The benefits of continuous integration in digital strategy

Whether it’s the user experience across your website, or the details of your overarching digital strategy, there are amazing benefits in continuous, iterative integration.

It can be easy for a business to drift away from the zeitgeist, spearheading towards a once-visualised now-predetermined endpoint. But this is how businesses fail. Especially today.

Being open to the changes and whims of the market, as well as the ever-evolving demands of your audience, requires flexibility and agility. Without these traits, a business can quickly lose touch with core audiences.

In adopting a continuous process of iterative improvements (based on real-time insights from audience feedback, KPIs, website metrics, etc.) you allow yourself to be reactive to every change that comes your way, leaving you ahead of the pack as the wind turns in new directions.

To add some punch to your process, download our digital strategy guide.

Continuous integration will quickly lead to enhanced performance in all areas of your digital approach. This means improved speed, higher quality content, more effective user journeys and workflows, higher conversion rates, and increased revenue.

It’s simply a matter of tweaking as you go. Keeping what works and testing and changing what isn’t. Over time, this process can have exponential impact on growth.

The proof is in the binging

Netflix are the perfect example of the transformational power behind continuous, iterative improvements.

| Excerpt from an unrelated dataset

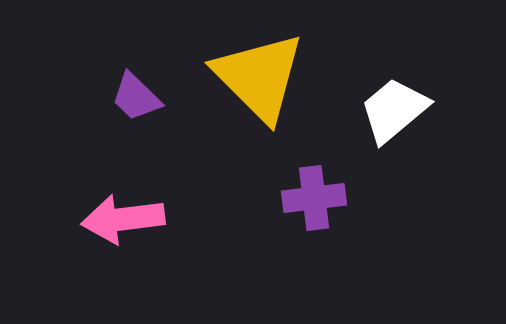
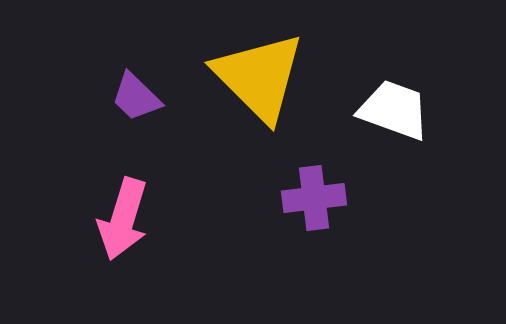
white trapezoid: rotated 60 degrees clockwise
pink arrow: rotated 66 degrees counterclockwise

As they grew, they implemented new code, new features, new changes pretty much every day, tracking and recording to see what worked and what didn’t.

This is the magic of big data. Used in the right way, it can give you clear answers on ways to improve your service in line with what will resonate with your audience. If Netflix were rigid in their approach, they wouldn’t have revolutionised the way the world consumes entertainment.

This is the power of understanding what your audience wants using data. If you can be the first to give it to them, your business will transform for the better.

Crucially, understanding isn’t a one-time act. Staying open and flexible to change – and adopting a process that allows you to deliver on-going changes quickly and effectively – will set you up as a frontrunner and a fan favourite for decades to come. Now’s really not the time to be stuck in your ways.